Sesaat tangan sang gadis dengan teliti menelusuri gitar hingga menyentuh tangan si lelaki.

“Ini untukmu.”

Si lelaki itu terkejut.

“Pasti gelang yang indah. Terima kasih. Kau gadis yang baik.” Ia menyentuh gelang tersebut dengan lembut.

“Seandainya aku bisa melihat sosok dirimu yang mempunyai suara indah.” Ujar sang gadis lirih. Lalu menarik nafas dalam.

“Aku juga berharap bisa menatap kehadiran gadis baik sepertimu di sampingku”. Si lelaki juga ikut melepas kacamata hitamnya.

Mereka terdiam. Deru angin menyeruak. Membuat rambut sang gadis melambai-lambai. Seperti menari bersama angin.

Waktu berjalan begitu cepat. Sungguh tak terasa.

Kemudian terdengar bunyi deru mobil berhenti tak jauh dari tempat mereka. Seorang bapak tua keluar dari dalamnya.

“Sepertinya itu ayahku. Aku harus pulang sekarang.” Ujar sang gadis.

“Baiklah. Cuaca semakin panas. Matahari sangat terik. Aku harap kita bisa kembali bertemu.”

Terdengar langkah kaki mendekat ke arah mereka. Suaranya semakin jelas. Lalu berhenti.

“Natasya, bisa kita pulang sekarang?” Bapak itu membuka suara.

“Baik, ayah.” Sang gadis sudah bersiap. Ia menyampingkan tasnya di bahu. Lalu berdiri. Kacamata hitamnya kembali dipakai. Bapak itu meraih tangan sang gadis. Bersiap menuntunnya ke mobil.

Bapak itu berhenti sejenak. “Apakah kau yang bernama Dretarastra?”

“Iya, pak.”

“Namamu kedengaran cukup aneh.”

“Itu adalah nama salah satu tokoh pewayangan. Ia buta. Sama sepertiku. Orangtuaku bilang begitu.”

“Ngomong-ngomong, Natasha banyak bercerita tentang suaramu. Ia sering memimpikannya.”

Si lelaki tersenyum malu. “Natasha gadis yang baik. Bolehkah aku bertemu lagi dengannya?”

“Kapan pun itu, nak. Bapak senang Nastasha punya teman baik sepertimu. Oh ya, kami harus pulang sekarang. Bagaimana denganmu? Mau ikut dengan kami?”

“Terima kasih, pak. Tapi aku sudah berpesan kepada adikku untuk menunggunya disini. Selepas pulang sekolah dia akan mengantarku pulang.”
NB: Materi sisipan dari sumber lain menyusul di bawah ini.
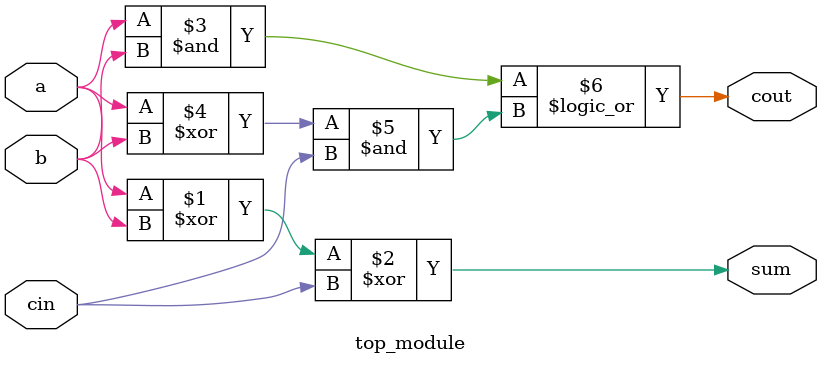
<source format=v>
module top_module( 
    input a, b, cin,
    output cout, sum );
assign sum  = a^b^cin;
    assign cout = (a&b)||((a^b)&cin);
endmodule

</source>
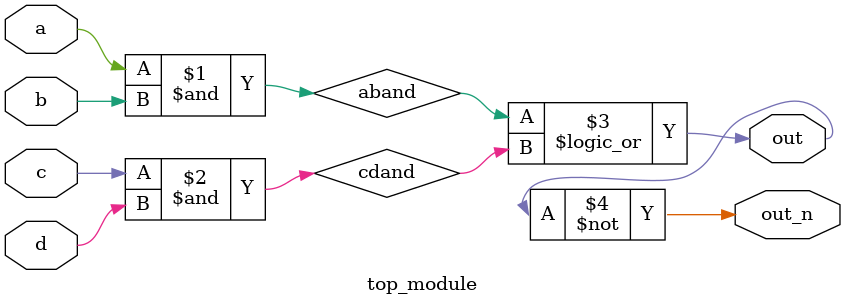
<source format=sv>
`default_nettype none
module top_module(
    input a,
    input b,
    input c,
    input d,
    output out,
    output out_n   ); 
wire aband, cdand ;
    assign aband = a&b;
    assign cdand = c&d;
    assign out = aband||cdand;
    assign out_n = ~out;
endmodule
</source>
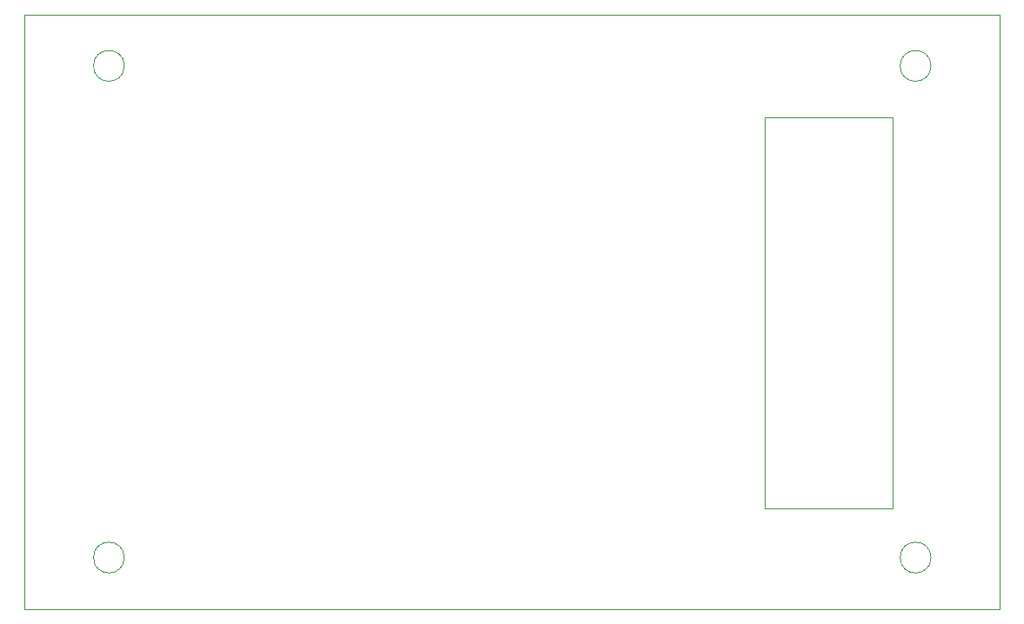
<source format=gbr>
%TF.GenerationSoftware,KiCad,Pcbnew,8.0.2*%
%TF.CreationDate,2024-09-05T16:45:02+09:00*%
%TF.ProjectId,ESP32_PCB,45535033-325f-4504-9342-2e6b69636164,rev?*%
%TF.SameCoordinates,Original*%
%TF.FileFunction,Profile,NP*%
%FSLAX46Y46*%
G04 Gerber Fmt 4.6, Leading zero omitted, Abs format (unit mm)*
G04 Created by KiCad (PCBNEW 8.0.2) date 2024-09-05 16:45:02*
%MOMM*%
%LPD*%
G01*
G04 APERTURE LIST*
%TA.AperFunction,Profile*%
%ADD10C,0.050000*%
%TD*%
G04 APERTURE END LIST*
D10*
X50000000Y-50000000D02*
X144900000Y-50000000D01*
X144900000Y-107900000D01*
X50000000Y-107900000D01*
X50000000Y-50000000D01*
X122000000Y-60000000D02*
X134500000Y-60000000D01*
X134500000Y-98100000D01*
X122000000Y-98100000D01*
X122000000Y-60000000D01*
X59700000Y-55000000D02*
G75*
G02*
X56700000Y-55000000I-1500000J0D01*
G01*
X56700000Y-55000000D02*
G75*
G02*
X59700000Y-55000000I1500000J0D01*
G01*
X59700000Y-102900000D02*
G75*
G02*
X56700000Y-102900000I-1500000J0D01*
G01*
X56700000Y-102900000D02*
G75*
G02*
X59700000Y-102900000I1500000J0D01*
G01*
X138200000Y-55000000D02*
G75*
G02*
X135200000Y-55000000I-1500000J0D01*
G01*
X135200000Y-55000000D02*
G75*
G02*
X138200000Y-55000000I1500000J0D01*
G01*
X138200000Y-102900000D02*
G75*
G02*
X135200000Y-102900000I-1500000J0D01*
G01*
X135200000Y-102900000D02*
G75*
G02*
X138200000Y-102900000I1500000J0D01*
G01*
M02*

</source>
“Baiklah, nak. Sampai jumpa.”

“Sampai jumpa.”

Suara langkah kaki sang gadis dan bapaknya terdengar semakin kecil. Kemudian berganti dengan erangan deru mobil. Lalu perlahan menjauh. Menghilang.

Si lelaki tertunduk sambil mengelus gelang yang di beri oleh sang gadis.

Angin tak bertiup beberapa saat. Semuanya tak bersuara. Hanya matahari yang terjaga.

Si lelaki itu hanya bisa menatap dunianya. Sendiri.